Passage provided:

============

The big problem with this demonstration algorithm is that it depends on C++ double values to hold the message state. Floating point variables have limited precision, which means that eventually, as the range between high and low continues to narrow, the distance between them becomes too small to represent with floating point variables. With the model used here, you can encode 10 characters or so, but after that the algorithm won’t work.

The rest of this article will present a fully functional algorithm. Conceptually it will look very much like the code already presented. The big difference is that the variables used in the encoder and decoder, high, low, and message, are no longer going to be of the C++ type double. Instead they will be arbitrarily long binary variables.

In order for our program to handle binary numbers of arbitrary length, they will be processed a bit at a time, with bits being read in, calculations being performed, and then bits being output and then discarded as they are no longer needed. The details of how this is done are where all of the work comes into play in this algorithm.

In addition to those modifications, the rest of this article will cover a few other points that have not been dealt with yet, including:

  • How to deal with the end of the stream.
  • How to choose the actual output number from the range [low, high).
  • Why arithmetic coding is superior to Huffman coding as an entropy coder.

Unbounded Precision Math With Integers

In this, the second part of the exposition, you are going to have to wrap your head around some unconventional mathematics. The algorithm that was described in the first part of this article is still going to be faithfully executed, but it will no longer be implemented using variables of type double. It will instead be implemented with integer variables and integer math, albeit in interesting ways.

The basic concept that we implement is this: the values of high, low, and the actual encoded message, are going to be binary numbers of unbounded length. In other words, by the time we finish encoding the Moby Dick on Project Gutenberg, high and low will be millions of bits long, and the output value itself will be millions of bits long. All three will still represent a number greater than or equal to 0, and less than 1.

============

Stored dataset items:

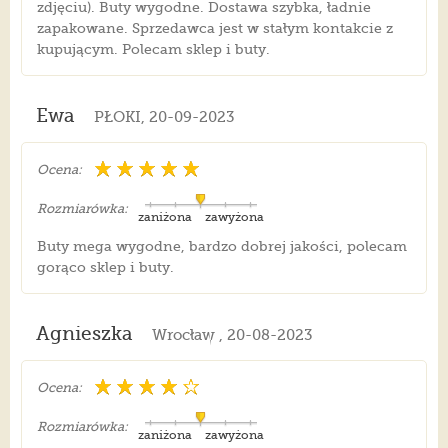
zdjęciu). Buty wygodne. Dostawa szybka, ładnie
zapakowane. Sprzedawca jest w stałym kontakcie z
kupującym. Polecam sklep i buty.
Ewa
PŁOKI, 20-09-2023
Ocena:
Rozmiarówka:
zaniżona
zawyżona
Buty mega wygodne, bardzo dobrej jakości, polecam
gorąco sklep i buty.
Agnieszka
Wrocław , 20-08-2023
Ocena:
Rozmiarówka:
zaniżona
zawyżona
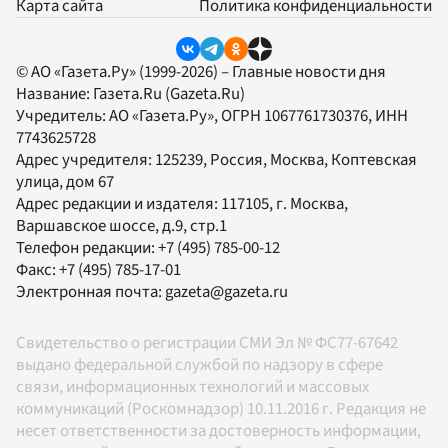
Карта сайта
Политика конфиденциальности
© АО «Газета.Ру» (1999-2026) – Главные новости дня
Название:
Газета.Ru
(Gazeta.Ru)
Учредитель:
АО «Газета.Ру»
, ОГРН 1067761730376, ИНН
7743625728
Адрес учредителя: 125239, Россия, Москва, Коптевская
улица, дом 67
Адрес редакции и издателя:
117105
, г.
Москва
,
Варшавское шоссе, д.9, стр.1
Телефон редакции:
+7 (495) 785-00-12
Факс:
+7 (495) 785-17-01
Электронная почта:
gazeta@gazeta.ru
Свидетельство о регистрации СМИ Эл № ФС77-67642
выдано федеральной службой по надзору в сфере
связи, информационных технологий и массовых
коммуникаций (Роскомнадзор) 10.11.2016 г. Редакция не
несет ответственности за достоверность информации,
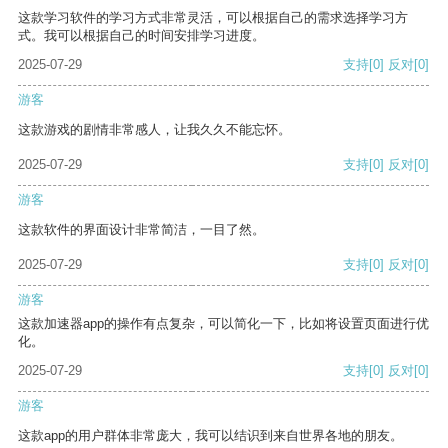
这款学习软件的学习方式非常灵活，可以根据自己的需求选择学习方
式。我可以根据自己的时间安排学习进度。
2025-07-29
支持
[0]
反对
[0]
游客
这款游戏的剧情非常感人，让我久久不能忘怀。
2025-07-29
支持
[0]
反对
[0]
游客
这款软件的界面设计非常简洁，一目了然。
2025-07-29
支持
[0]
反对
[0]
游客
这款加速器app的操作有点复杂，可以简化一下，比如将设置页面进行优
化。
2025-07-29
支持
[0]
反对
[0]
游客
这款app的用户群体非常庞大，我可以结识到来自世界各地的朋友。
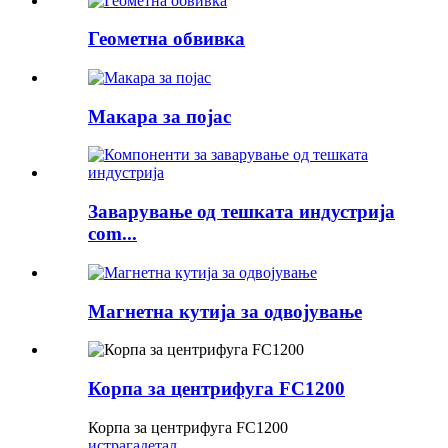
Геометна обвивка
Макара за појас
Заварување од тешката индустрија
com...
Магнетна кутија за одвојување
Корпа за центрифуга FC1200
Корпа за центрифуга FC1200
истрага
детал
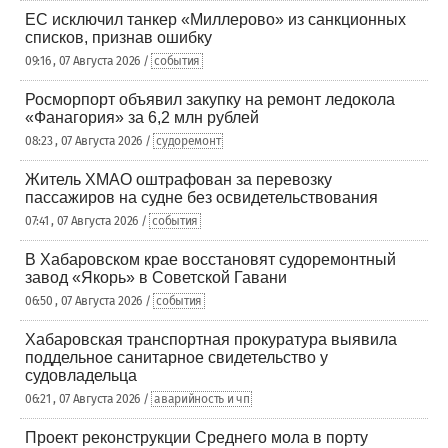
ЕС исключил танкер «Миллерово» из санкционных
списков, признав ошибку
09:16 , 07 Августа 2026 /
события
Росморпорт объявил закупку на ремонт ледокола
«Фанагория» за 6,2 млн рублей
08:23 , 07 Августа 2026 /
судоремонт
Житель ХМАО оштрафован за перевозку
пассажиров на судне без освидетельствования
07:41 , 07 Августа 2026 /
события
В Хабаровском крае восстановят судоремонтный
завод «Якорь» в Советской Гавани
06:50 , 07 Августа 2026 /
события
Хабаровская транспортная прокуратура выявила
поддельное санитарное свидетельство у
судовладельца
06:21 , 07 Августа 2026 /
аварийность и чп
Проект реконструкции Среднего мола в порту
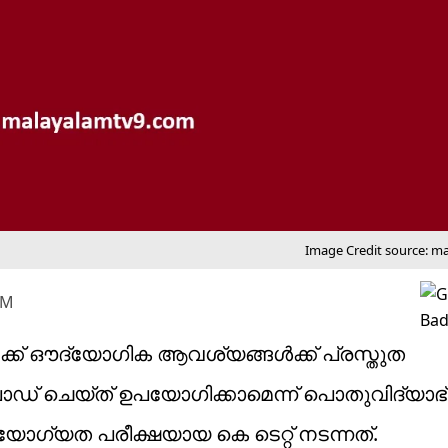
Image Credit source: m
PM
്‍ക്ക് ഔദ്യോഗിക ആവശ്യങ്ങള്‍ക്ക് പ്രസ്തുത
ഡൗണ്‍ലോഡ് ചെയ്ത് ഉപയോഗിക്കാമെന്ന് പൊതുവിദ്യ
ഗ്യത പരീക്ഷയായ കെ ടെറ്റ് നടന്നത്.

============

Task set:
1 > List the points that the arithmetic coding passage says the rest of the article will cover in addition to the modifications it describes.
2 > Extract everything in the records from their very start down to the line that contains "несет ответственности за", with that line included. Please leave the pictures out.

Solved tasks:
1 >
- How to deal with the end of the stream.
- How to choose the actual output number from the range [low, high).
- Why arithmetic coding is superior to Huffman coding as an entropy coder.

2 >
zdjęciu). Buty wygodne. Dostawa szybka, ładnie
zapakowane. Sprzedawca jest w stałym kontakcie z
kupującym. Polecam sklep i buty.
Ewa
PŁOKI, 20-09-2023
Ocena:
Rozmiarówka:
zaniżona
zawyżona
Buty mega wygodne, bardzo dobrej jakości, polecam
gorąco sklep i buty.
Agnieszka
Wrocław , 20-08-2023
Ocena:
Rozmiarówka:
zaniżona
zawyżona
Карта сайта
Политика конфиденциальности
© АО «Газета.Ру» (1999-2026) – Главные новости дня
Название:
Газета.Ru
(Gazeta.Ru)
Учредитель:
АО «Газета.Ру»
, ОГРН 1067761730376, ИНН
7743625728
Адрес учредителя: 125239, Россия, Москва, Коптевская
улица, дом 67
Адрес редакции и издателя:
117105
, г.
Москва
,
Варшавское шоссе, д.9, стр.1
Телефон редакции:
+7 (495) 785-00-12
Факс:
+7 (495) 785-17-01
Электронная почта:
gazeta@gazeta.ru
Свидетельство о регистрации СМИ Эл № ФС77-67642
выдано федеральной службой по надзору в сфере
связи, информационных технологий и массовых
коммуникаций (Роскомнадзор) 10.11.2016 г. Редакция не
несет ответственности за достоверность информации,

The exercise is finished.